### Work instruction
Write out the data word for word and drop any picture you find.

### Provided material

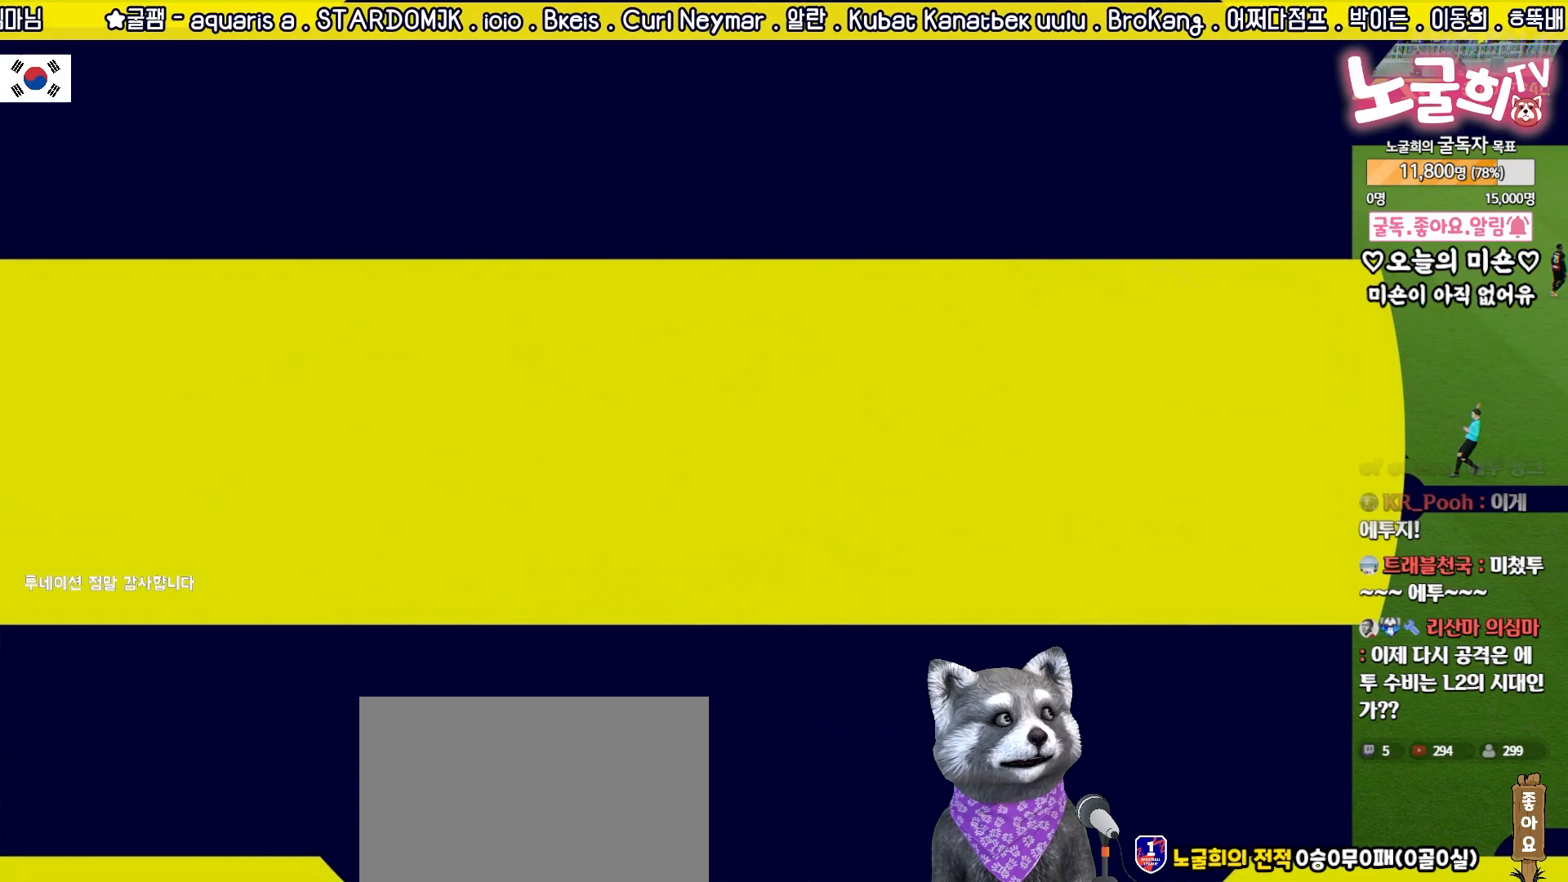
{"buttons": ["CROSS"], "left_stick": "center", "right_stick": "center", "events": [[33, "CROSS", "down"], [100, "CROSS", "up"], [183, "CROSS", "down"], [250, "CROSS", "up"], [317, "CROSS", "down"], [383, "CROSS", "up"], [467, "CROSS", "down"]]}
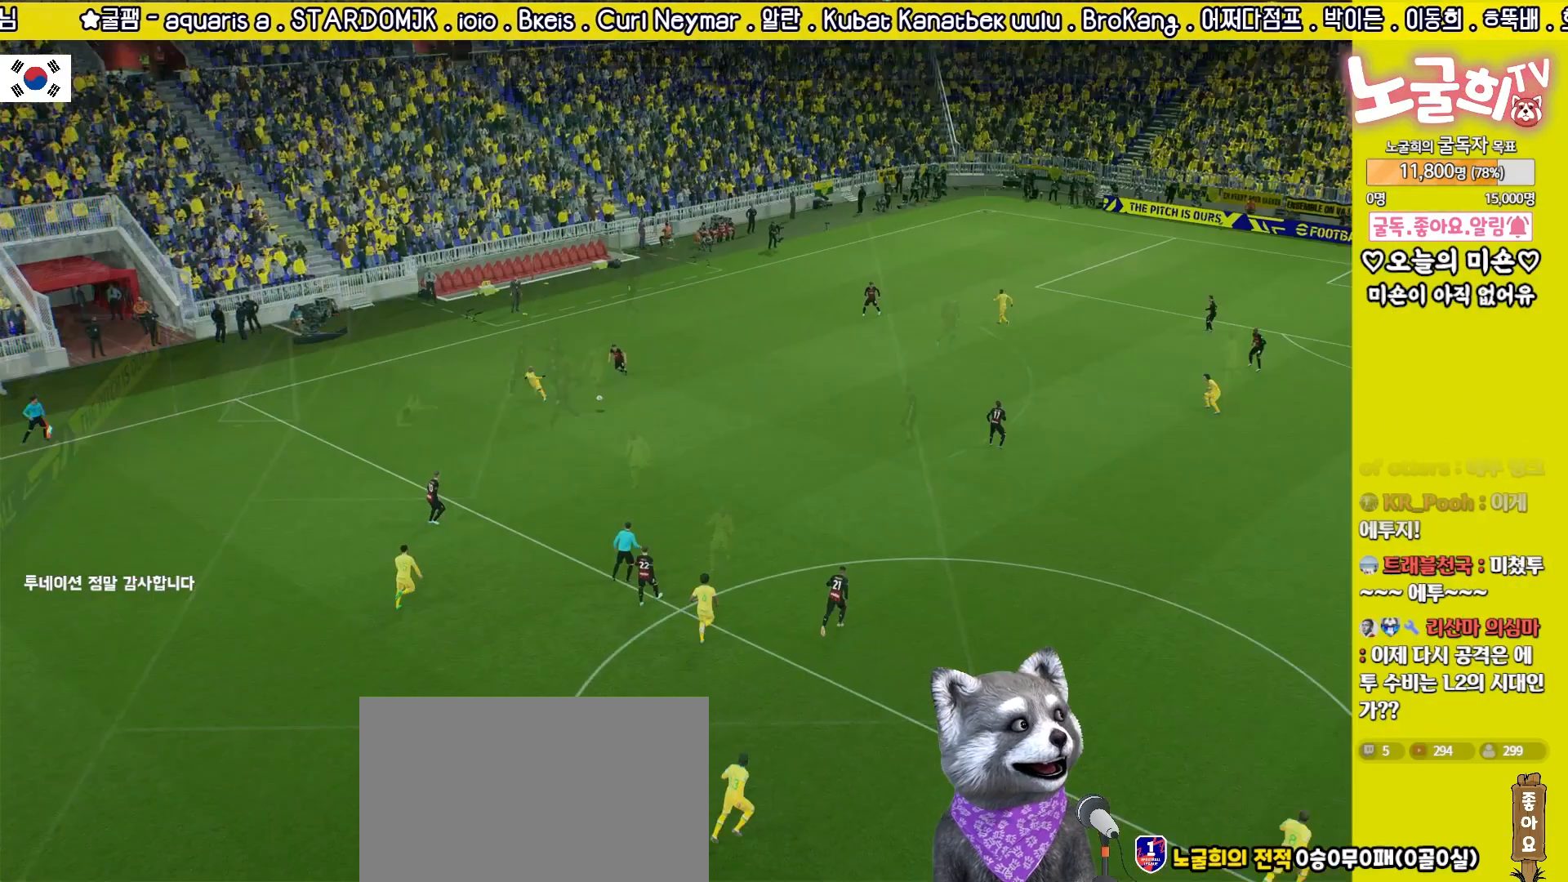
{"buttons": [], "left_stick": "center", "right_stick": "center", "events": [[33, "CROSS", "up"], [133, "CROSS", "down"], [183, "CROSS", "up"], [283, "CROSS", "down"], [350, "CROSS", "up"], [433, "CROSS", "down"], [483, "CROSS", "up"]]}
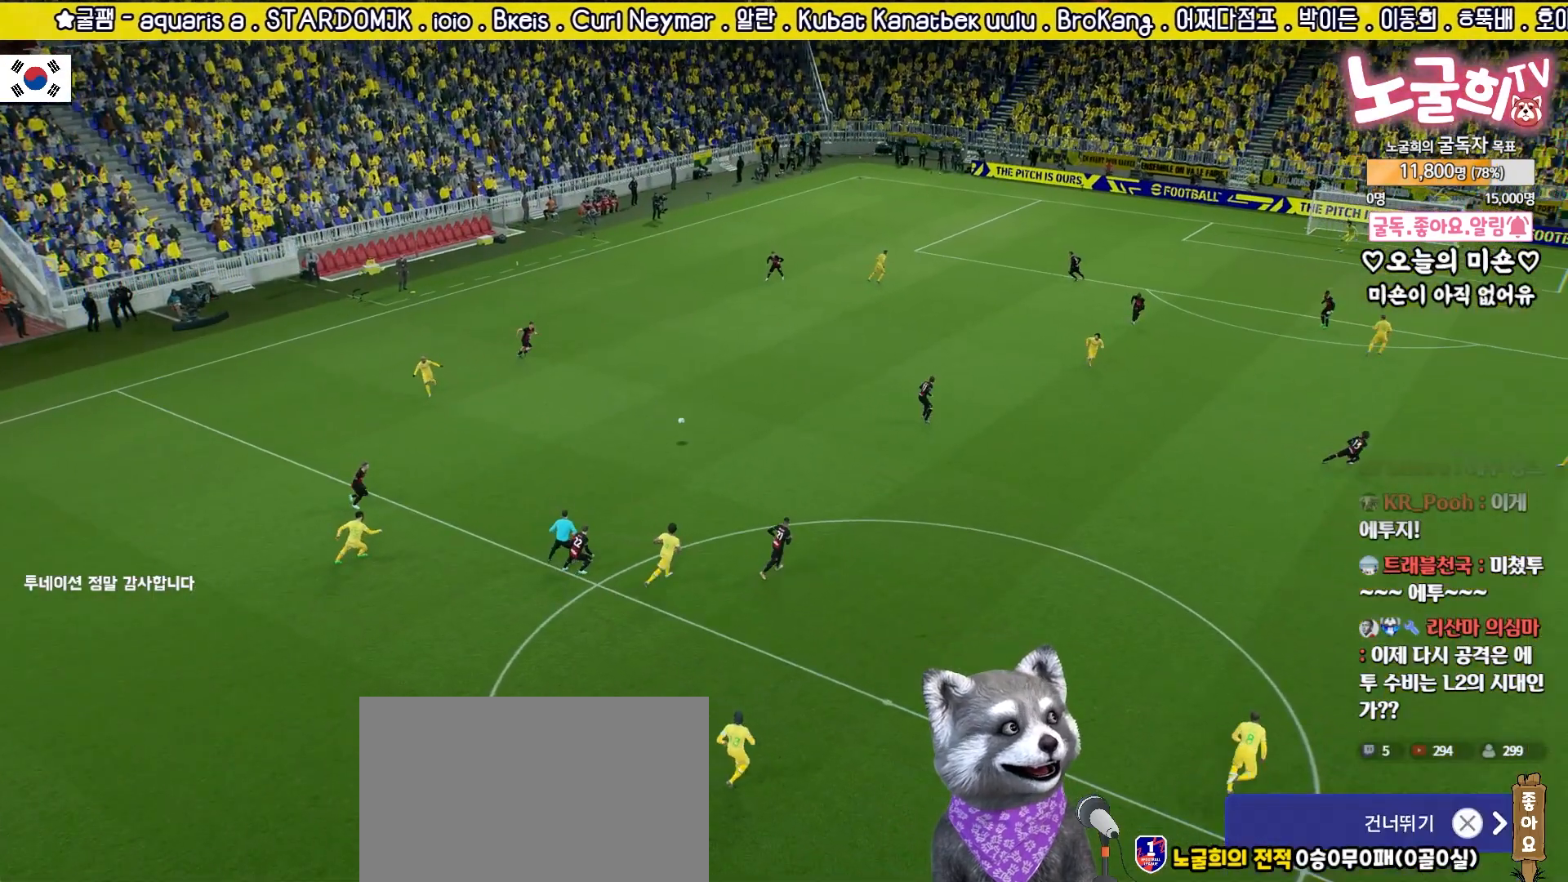
{"buttons": [], "left_stick": "center", "right_stick": "center", "events": [[83, "CROSS", "down"], [133, "CROSS", "up"], [233, "CROSS", "down"], [283, "CROSS", "up"], [383, "CROSS", "down"], [433, "CROSS", "up"]]}
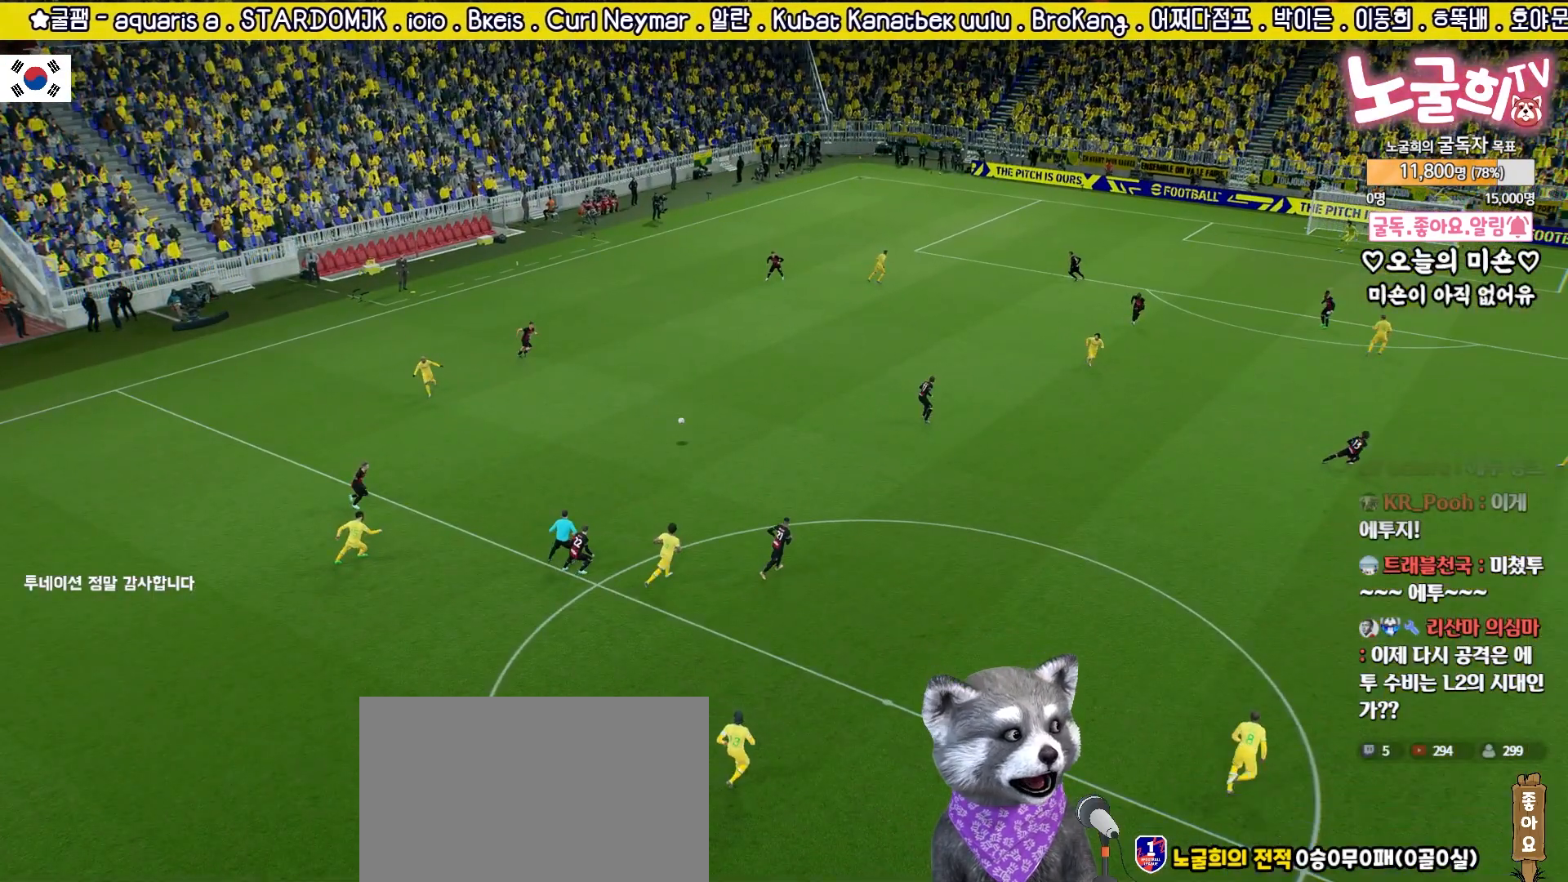
{"buttons": ["CROSS"], "left_stick": "center", "right_stick": "center", "events": [[33, "CROSS", "down"], [83, "CROSS", "up"], [183, "CROSS", "down"], [250, "CROSS", "up"], [333, "CROSS", "down"], [400, "CROSS", "up"], [467, "CROSS", "down"]]}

### Your solution
{"buttons": ["CROSS"], "left_stick": "center", "right_stick": "center", "events": [[33, "CROSS", "down"], [100, "CROSS", "up"], [183, "CROSS", "down"], [250, "CROSS", "up"], [317, "CROSS", "down"], [383, "CROSS", "up"], [467, "CROSS", "down"]]}
{"buttons": [], "left_stick": "center", "right_stick": "center", "events": [[33, "CROSS", "up"], [133, "CROSS", "down"], [183, "CROSS", "up"], [283, "CROSS", "down"], [350, "CROSS", "up"], [433, "CROSS", "down"], [483, "CROSS", "up"]]}
{"buttons": [], "left_stick": "center", "right_stick": "center", "events": [[83, "CROSS", "down"], [133, "CROSS", "up"], [233, "CROSS", "down"], [283, "CROSS", "up"], [383, "CROSS", "down"], [433, "CROSS", "up"]]}
{"buttons": ["CROSS"], "left_stick": "center", "right_stick": "center", "events": [[33, "CROSS", "down"], [83, "CROSS", "up"], [183, "CROSS", "down"], [250, "CROSS", "up"], [333, "CROSS", "down"], [400, "CROSS", "up"], [467, "CROSS", "down"]]}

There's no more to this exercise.